Work request.
Render the data as a Markdown table with the columns Row and Line. Include every line from the start of the data up to and including the line with "região norte e", number the rows, and leave out blank lines.

Given entries.
---*---

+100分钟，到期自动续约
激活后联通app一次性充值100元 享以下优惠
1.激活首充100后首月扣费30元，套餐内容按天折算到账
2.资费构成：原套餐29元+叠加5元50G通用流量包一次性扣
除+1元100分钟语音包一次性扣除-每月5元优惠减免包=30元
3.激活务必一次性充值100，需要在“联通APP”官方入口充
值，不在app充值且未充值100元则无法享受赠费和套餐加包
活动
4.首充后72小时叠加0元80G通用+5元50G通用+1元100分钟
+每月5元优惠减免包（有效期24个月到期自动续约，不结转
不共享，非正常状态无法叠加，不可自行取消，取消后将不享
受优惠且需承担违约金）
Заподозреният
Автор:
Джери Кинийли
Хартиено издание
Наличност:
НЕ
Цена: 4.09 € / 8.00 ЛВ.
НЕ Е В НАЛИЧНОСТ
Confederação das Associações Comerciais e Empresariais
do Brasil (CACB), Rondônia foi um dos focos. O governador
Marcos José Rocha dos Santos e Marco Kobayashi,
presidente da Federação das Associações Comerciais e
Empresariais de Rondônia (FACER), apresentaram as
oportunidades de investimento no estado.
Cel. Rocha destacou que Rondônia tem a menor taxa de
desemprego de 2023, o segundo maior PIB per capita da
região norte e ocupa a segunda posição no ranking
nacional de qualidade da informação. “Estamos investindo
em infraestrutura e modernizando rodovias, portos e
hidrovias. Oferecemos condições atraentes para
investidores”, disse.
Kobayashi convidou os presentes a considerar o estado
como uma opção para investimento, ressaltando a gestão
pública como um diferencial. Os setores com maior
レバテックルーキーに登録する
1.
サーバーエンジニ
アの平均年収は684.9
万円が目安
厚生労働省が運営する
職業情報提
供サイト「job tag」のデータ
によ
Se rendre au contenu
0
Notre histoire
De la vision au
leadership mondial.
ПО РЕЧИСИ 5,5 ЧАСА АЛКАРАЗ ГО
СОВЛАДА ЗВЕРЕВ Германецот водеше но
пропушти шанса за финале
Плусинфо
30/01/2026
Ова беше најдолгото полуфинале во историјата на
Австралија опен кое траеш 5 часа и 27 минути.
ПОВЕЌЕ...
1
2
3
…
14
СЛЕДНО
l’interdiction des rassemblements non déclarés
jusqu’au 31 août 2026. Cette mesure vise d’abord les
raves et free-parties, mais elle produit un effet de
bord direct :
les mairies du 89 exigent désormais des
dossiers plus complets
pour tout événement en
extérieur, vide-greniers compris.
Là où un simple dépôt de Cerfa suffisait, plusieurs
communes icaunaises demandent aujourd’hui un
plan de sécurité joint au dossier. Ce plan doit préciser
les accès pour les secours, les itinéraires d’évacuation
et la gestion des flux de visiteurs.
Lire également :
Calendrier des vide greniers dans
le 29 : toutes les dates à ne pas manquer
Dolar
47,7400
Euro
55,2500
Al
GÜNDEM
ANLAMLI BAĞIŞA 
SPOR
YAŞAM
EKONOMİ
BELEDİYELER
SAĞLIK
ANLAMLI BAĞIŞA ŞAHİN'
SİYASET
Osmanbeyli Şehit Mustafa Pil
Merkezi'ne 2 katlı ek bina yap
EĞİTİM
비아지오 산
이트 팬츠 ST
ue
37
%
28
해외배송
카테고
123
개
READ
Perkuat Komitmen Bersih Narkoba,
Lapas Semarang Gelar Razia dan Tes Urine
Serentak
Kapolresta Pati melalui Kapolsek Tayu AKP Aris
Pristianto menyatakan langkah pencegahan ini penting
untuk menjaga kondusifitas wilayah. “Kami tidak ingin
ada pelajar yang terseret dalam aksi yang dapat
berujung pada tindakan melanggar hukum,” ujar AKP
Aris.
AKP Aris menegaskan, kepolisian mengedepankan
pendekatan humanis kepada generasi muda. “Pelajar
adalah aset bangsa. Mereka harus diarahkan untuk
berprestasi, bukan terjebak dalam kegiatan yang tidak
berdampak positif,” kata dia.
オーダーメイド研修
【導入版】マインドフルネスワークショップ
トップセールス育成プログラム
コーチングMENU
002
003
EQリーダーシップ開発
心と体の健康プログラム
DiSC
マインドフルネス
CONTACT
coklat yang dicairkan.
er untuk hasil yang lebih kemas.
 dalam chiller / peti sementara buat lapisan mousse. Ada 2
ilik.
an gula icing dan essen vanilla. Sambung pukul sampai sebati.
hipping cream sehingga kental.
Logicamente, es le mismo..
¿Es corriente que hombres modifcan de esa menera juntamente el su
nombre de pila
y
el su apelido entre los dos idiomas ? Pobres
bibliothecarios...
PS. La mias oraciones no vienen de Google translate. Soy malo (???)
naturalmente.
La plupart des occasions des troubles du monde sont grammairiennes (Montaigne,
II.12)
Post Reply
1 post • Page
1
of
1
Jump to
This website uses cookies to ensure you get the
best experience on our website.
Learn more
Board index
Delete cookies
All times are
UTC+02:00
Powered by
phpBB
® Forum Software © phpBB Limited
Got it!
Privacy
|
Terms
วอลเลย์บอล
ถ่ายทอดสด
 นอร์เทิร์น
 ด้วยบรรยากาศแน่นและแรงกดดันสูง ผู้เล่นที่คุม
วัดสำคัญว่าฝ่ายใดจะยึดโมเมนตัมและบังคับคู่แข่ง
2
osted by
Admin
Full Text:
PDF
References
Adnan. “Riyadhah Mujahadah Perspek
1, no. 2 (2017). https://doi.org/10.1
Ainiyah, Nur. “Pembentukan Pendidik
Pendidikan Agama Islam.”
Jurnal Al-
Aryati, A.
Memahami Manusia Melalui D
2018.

---*---

Reply to the task.
| Row | Line |
|---|---|
| 1 | +100分钟，到期自动续约 |
| 2 | 激活后联通app一次性充值100元 享以下优惠 |
| 3 | 1.激活首充100后首月扣费30元，套餐内容按天折算到账 |
| 4 | 2.资费构成：原套餐29元+叠加5元50G通用流量包一次性扣 |
| 5 | 除+1元100分钟语音包一次性扣除-每月5元优惠减免包=30元 |
| 6 | 3.激活务必一次性充值100，需要在“联通APP”官方入口充 |
| 7 | 值，不在app充值且未充值100元则无法享受赠费和套餐加包 |
| 8 | 活动 |
| 9 | 4.首充后72小时叠加0元80G通用+5元50G通用+1元100分钟 |
| 10 | +每月5元优惠减免包（有效期24个月到期自动续约，不结转 |
| 11 | 不共享，非正常状态无法叠加，不可自行取消，取消后将不享 |
| 12 | 受优惠且需承担违约金） |
| 13 | Заподозреният |
| 14 | Автор: |
| 15 | Джери Кинийли |
| 16 | Хартиено издание |
| 17 | Наличност: |
| 18 | НЕ |
| 19 | Цена: 4.09 € / 8.00 ЛВ. |
| 20 | НЕ Е В НАЛИЧНОСТ |
| 21 | Confederação das Associações Comerciais e Empresariais |
| 22 | do Brasil (CACB), Rondônia foi um dos focos. O governador |
| 23 | Marcos José Rocha dos Santos e Marco Kobayashi, |
| 24 | presidente da Federação das Associações Comerciais e |
| 25 | Empresariais de Rondônia (FACER), apresentaram as |
| 26 | oportunidades de investimento no estado. |
| 27 | Cel. Rocha destacou que Rondônia tem a menor taxa de |
| 28 | desemprego de 2023, o segundo maior PIB per capita da |
| 29 | região norte e ocupa a segunda posição no ranking |